We observe a large variety of robots in terms of their bodies, sensors, and actuators. Given the commonalities in the skill sets, teaching each skill to each different robot independently is inefficient and not scalable when the large variety in the robotic landscape is considered. If we can learn the correspondences between the sensorimotor spaces of different robots, we can expect a skill that is learned in one robot can be more directly and easily transferred to other robots. In this paper, we propose a method to learn correspondences among two or more robots that may have different morphologies. To be specific, besides robots with similar morphologies with different degrees of freedom, we show that a fixed-based manipulator robot with joint control and a differential drive mobile robot can be addressed within the proposed framework. To set up the correspondence among the robots considered, an initial base task is demonstrated to the robots to achieve the same goal. Then, a common latent representation is learned along with the individual robot policies for achieving the goal. After the initial learning stage, the observation of a new task execution by one robot becomes sufficient to generate a latent space representation pertaining to the other robots to achieve the same task. We verified our system in a set of experiments where the correspondence between robots is learned (1) when the robots need to follow the same paths to achieve the same task, (2) when the robots need to follow different trajectories to achieve the same task, and (3) when complexities of the required sensorimotor trajectories are different for the robots. We also provide a proof-of-the-concept realization of correspondence learning between a real manipulator robot and a simulated mobile robot.

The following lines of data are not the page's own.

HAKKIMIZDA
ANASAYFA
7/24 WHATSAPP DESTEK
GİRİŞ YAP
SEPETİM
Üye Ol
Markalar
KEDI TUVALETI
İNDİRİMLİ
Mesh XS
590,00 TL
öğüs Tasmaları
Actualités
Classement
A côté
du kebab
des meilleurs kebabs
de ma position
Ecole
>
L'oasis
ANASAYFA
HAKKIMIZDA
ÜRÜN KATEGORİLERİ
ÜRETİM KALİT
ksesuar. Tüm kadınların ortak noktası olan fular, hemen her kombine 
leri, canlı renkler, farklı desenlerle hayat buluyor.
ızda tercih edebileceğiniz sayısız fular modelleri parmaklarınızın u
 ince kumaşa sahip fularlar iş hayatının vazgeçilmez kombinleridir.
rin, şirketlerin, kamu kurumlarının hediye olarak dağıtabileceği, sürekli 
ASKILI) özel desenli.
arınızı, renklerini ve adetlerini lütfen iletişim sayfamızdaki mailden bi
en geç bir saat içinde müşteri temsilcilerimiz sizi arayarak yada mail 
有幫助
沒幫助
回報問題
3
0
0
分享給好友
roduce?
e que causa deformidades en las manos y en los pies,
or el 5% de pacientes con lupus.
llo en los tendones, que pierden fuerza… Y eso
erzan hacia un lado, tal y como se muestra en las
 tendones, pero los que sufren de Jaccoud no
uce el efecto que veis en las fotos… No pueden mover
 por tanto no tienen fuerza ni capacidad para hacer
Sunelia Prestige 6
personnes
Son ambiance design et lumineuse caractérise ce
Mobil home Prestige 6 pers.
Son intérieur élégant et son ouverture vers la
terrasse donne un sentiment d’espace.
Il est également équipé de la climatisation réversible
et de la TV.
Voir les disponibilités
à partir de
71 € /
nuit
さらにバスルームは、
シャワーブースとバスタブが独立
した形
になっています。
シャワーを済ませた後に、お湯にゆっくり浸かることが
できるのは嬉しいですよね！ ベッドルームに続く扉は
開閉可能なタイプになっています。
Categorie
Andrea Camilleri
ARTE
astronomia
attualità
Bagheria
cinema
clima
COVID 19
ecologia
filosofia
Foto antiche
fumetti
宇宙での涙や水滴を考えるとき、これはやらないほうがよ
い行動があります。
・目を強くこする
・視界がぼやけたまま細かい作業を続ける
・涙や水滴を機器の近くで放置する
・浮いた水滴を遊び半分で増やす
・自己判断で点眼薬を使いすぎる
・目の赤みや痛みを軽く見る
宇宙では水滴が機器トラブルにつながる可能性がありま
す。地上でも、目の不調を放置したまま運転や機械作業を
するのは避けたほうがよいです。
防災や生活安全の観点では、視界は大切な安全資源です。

翻译：我们观察到机器人种类繁多，其本体、传感器和执行器各不相同。考虑到技能集的共通性，若针对每种不同机器人独立教授每项技能，在机器人种类繁多的背景下效率低下且难以扩展。若能学习不同机器人感觉运动空间之间的对应关系，则可预期在一台机器人上学会的技能能够更直接、更容易地迁移至其他机器人。本文提出一种学习两个或多个可能具有不同形态的机器人之间对应关系的方法。具体而言，除了具有相似形态但自由度数不同的机器人外，我们展示了一种基于关节控制的固定基座机械臂机器人和差分驱动移动机器人可在所提框架内被统一处理。为建立所考虑机器人之间的对应关系，首先通过示教让各机器人完成初始基础任务以实现相同目标。随后学习共同隐空间表征及个体机器人策略以达到该目标。初始学习阶段后，仅需观察一台机器人执行新任务，即可生成其他机器人实现相同任务所需的隐空间表征。我们通过一系列实验验证了该系统：包括(1)机器人需沿相同路径完成相同任务；(2)机器人需沿不同轨迹完成相同任务；(3)各机器人所需感觉运动轨迹复杂度不同等情形。此外，我们提供了真实机械臂机器人与仿真移动机器人之间对应学习的概念验证实现。